Granted, I'm don't know for sure if git will follow this path in the
future or it will change plans.  The sha256 support is still labelled
as experimental, but it's already working and menitoned in different
places, so I'm at least inclined to assume that there won't be these
kind of major changes.  Just my opinion though, I don't know any of
the git developers and don't know what their plans is.

Do you have any idea of if and how they're gonna implement mixed hash

(Git documents a translation table to support a bidirectional mapping
between sha1 and sha256 object ids.  We may need to implement it to
have fetch and send working across different hashes (i.e. sha256
locally and sha1 remotely or vice-versa), or to allow specifying
object ids on the command line as sha1 on sha256 repos.)
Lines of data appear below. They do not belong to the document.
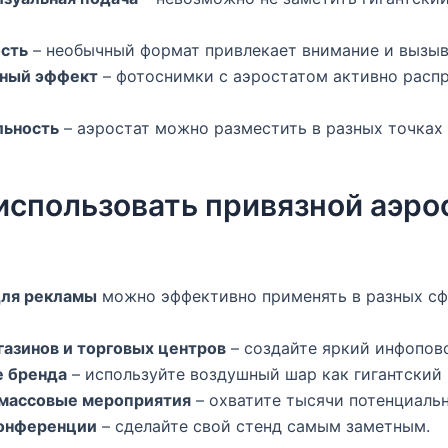
сть
– необычный формат привлекает внимание и вызыв
ный эффект
– фотоснимки с аэростатом активно расп
льность
– аэростат можно разместить в разных точках 
использовать привязной аэро
для рекламы
можно эффективно применять в разных сф
азинов и торговых центров
– создайте яркий инфопово
 бренда
– используйте воздушный шар как гигантский
 массовые мероприятия
– охватите тысячи потенциальн
конференции
– сделайте свой стенд самым заметным.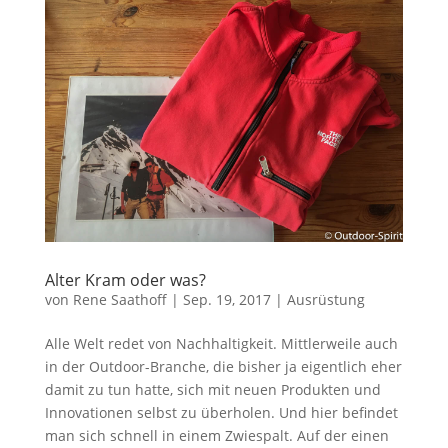
Alter Kram oder was?
von
Rene Saathoff
|
Sep. 19, 2017
|
Ausrüstung
Alle Welt redet von Nachhaltigkeit. Mittlerweile auch
in der Outdoor-Branche, die bisher ja eigentlich eher
damit zu tun hatte, sich mit neuen Produkten und
Innovationen selbst zu überholen. Und hier befindet
man sich schnell in einem Zwiespalt. Auf der einen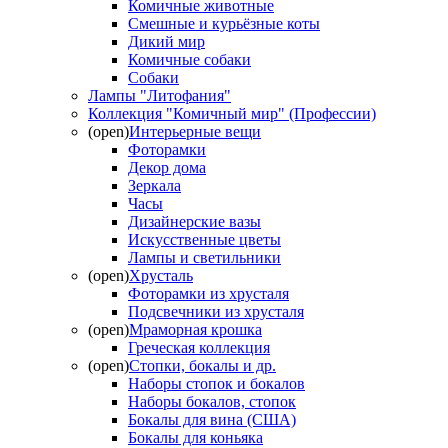
Комичные животные
Смешные и курьёзные коты
Дикий мир
Комичные собаки
Собаки
Лампы "Литофания"
Коллекция "Комичный мир" (Профессии)
(open)
Интерьерные вещи
Фоторамки
Декор дома
Зеркала
Часы
Дизайнерские вазы
Искусственные цветы
Лампы и светильники
(open)
Хрусталь
Фоторамки из хрусталя
Подсвечники из хрусталя
(open)
Мраморная крошка
Греческая коллекция
(open)
Стопки, бокалы и др.
Наборы стопок и бокалов
Наборы бокалов, стопок
Бокалы для вина (США)
Бокалы для коньяка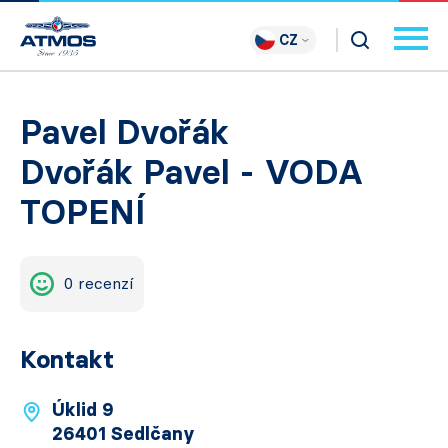
CZ
Pavel Dvořák
Dvořák Pavel - VODA
TOPENÍ
0 recenzí
Kontakt
Úklid 9
26401 Sedlčany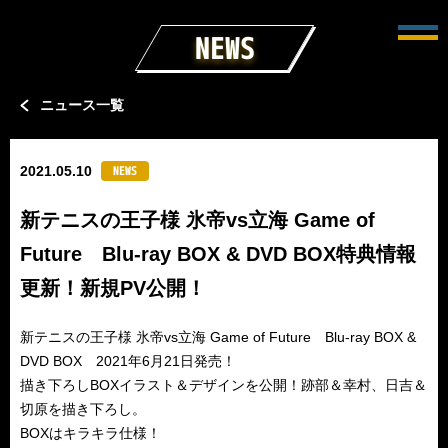
NEWS
men
ニュース一覧
NEWS
2021.05.10
新テニスの王子様 氷帝vs立海 Game of
Future Blu-ray BOX & DVD BOX特典情報
更新！新規PV公開！
新テニスの王子様 氷帝vs立海 Game of Future Blu-ray BOX &
DVD BOX 2021年6月21日発売！
描き下ろしBOXイラスト＆デザインを公開！跡部＆幸村、日吉＆
切原を描き下ろし。
BOXはキラキラ仕様！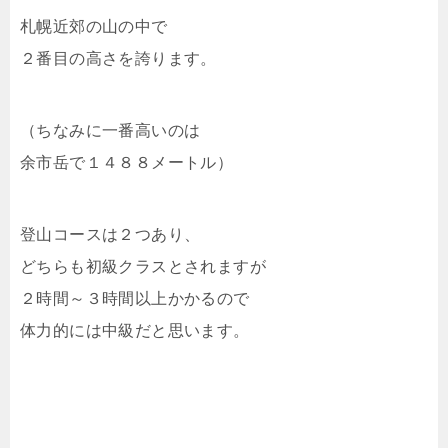
札幌近郊の山の中で
２番目の高さを誇ります。
（ちなみに一番高いのは
余市岳で１４８８メートル）
登山コースは２つあり、
どちらも初級クラスとされますが
２時間～３時間以上かかるので
体力的には中級だと思います。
> To make things easier for us in the future it might be a good idea to use
> a bitmask of object formats present in the repository, rather than one value:
> 	uint32_t supported_hash_algorithms; /* (1 << got_hash_algorithm) */

actually I've been thinking of defining the items of the
got_hash_algorithm enum as they were bitmasks, but i like this
approach of shifting by the enum value more.  It could turn out useful
for functions like got_hash_init() if we'll ever need to compute
multiple hashes in one go.

> In repositories created by Got, only one bit would be set. And in repositories
> created by Git which supports multiple hashes multiple bits would be set.
> We would need to refuse to work on mixed-hash repositories until we can write
> to them safely, at least in a way that keeps Git happy, even if we don't expose
> mixed-hash support ourselves.